One of my missiological heroes is Dudley J. Woodberry. Dr. Woodberry has served as a pastor in Kabul, Afghanistan as well as Riyadh, Saudi Arabia, and is currently professor of Islamic Studies at the School of Intercultural Studies with Fuller Theological Seminary. He has written a number of helpful materials on Islam from a Chrisitian perspective that is balanced and written with an eye toward careful cultural consideration and missiological reflection, such as "The War on Terrorism: Reflections Of A Guest in The Lands Involved." His reflections and writing on Islam were recently expressed in one of the more interesting articles in the February 2007 issue of Christianity Today titled "Can We Dialogue With Islam?: What 38 Mulsim scholars said to the pope in a little-known open letter."

This article begins by recalling the international uproar in the Islamic world that followed Pope Benedict XVI's comments on Islam reported through the media out of context that he gave as part of an address at the University of Regensburg in Germany in September 2006. The Muslim reaction that followed was tragic, including the killing of Christians and burning of churches. But Woodberry points out that not all of the reaction from Muslims was violent, and he points to a group of 38 Muslim scholars who wrote an open letter to the pope. Those scholars who contributed to this letter are significant. As Woodberry described them:

The Muslims who signed the open letter include grand muftis who are authorized to make legal decisions for Muslims in their countries. Other signers are professors at major universities in the Muslim world and the West who influence the rising generation of Muslims. The opportunity to engage with them is significant.

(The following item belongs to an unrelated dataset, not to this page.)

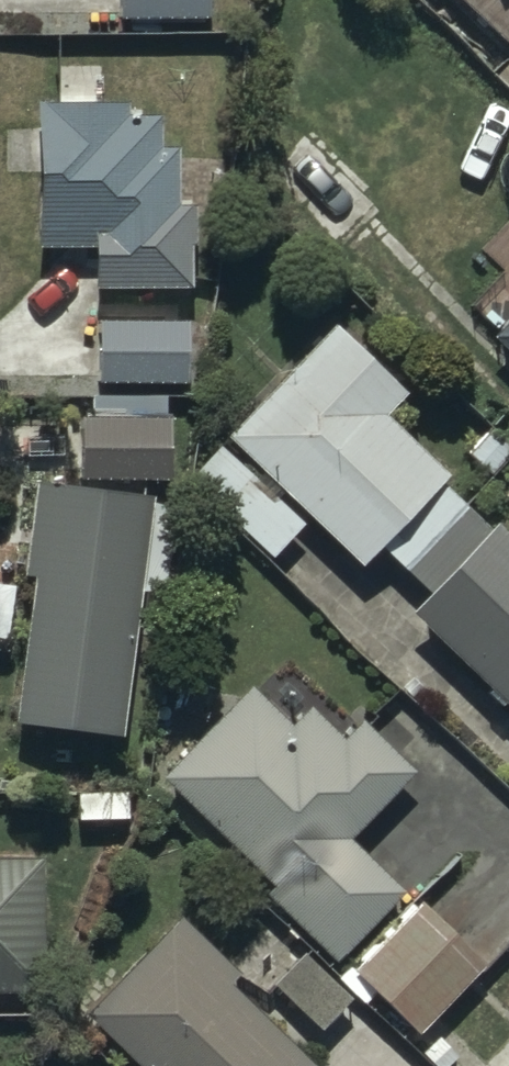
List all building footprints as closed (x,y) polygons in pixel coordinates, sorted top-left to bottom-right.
[(117,15),(205,15),(205,0),(117,0),(117,15)] [(508,46),(508,0),(459,0),(508,46)] [(34,99),(34,243),(90,243),(90,285),(187,285),(186,243),(192,243),(192,199),(171,199),(171,145),(158,145),(158,114),(120,114),(120,99),(34,99)] [(491,244),(508,262),(508,227),(491,244)] [(491,333),(508,352),(508,311),(491,333)] [(99,318),(97,380),(184,382),(185,320),(99,318)] [(217,432),(357,565),(374,547),(423,593),(406,611),(508,708),(508,533),(383,414),(401,394),(323,320),(217,432)] [(77,418),(78,478),(166,477),(166,417),(77,418)] [(213,444),(183,477),(269,556),(299,524),(213,444)] [(29,571),(10,718),(119,733),(150,498),(32,483),(20,570),(29,571)] [(245,684),(157,777),(270,884),(262,892),(333,960),(398,891),(343,838),(410,768),(357,718),(338,738),(307,709),(290,727),(245,684)] [(38,987),(35,859),(0,860),(0,988),(38,987)] [(420,899),(355,971),(416,1031),(484,962),(420,899)] [(82,1012),(139,1065),(309,1065),(227,987),(238,975),(174,915),(82,1012)] [(350,996),(301,951),(272,983),(321,1028),(350,996)]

Woodberry goes on to describe the substance of the letter to the Pope, including several areas of critique where the Muslim scholars point out what they felt were errors in the papal address. Woodberry concludes this article with comments that Christians would do well to consider in a post-9/11 world, comments that are relevant for those with concerns about interreligious dialogue in other contexts as well:

No, meaningful dialogue does not require that the participants relinquish a witness concerning their faith. Nor does it mean we can't disagree about how they understand their history and faith. But it does require that we listen and learn what they really think. These 38 Muslim leaders have given us an extraordinary opportunity to do just that.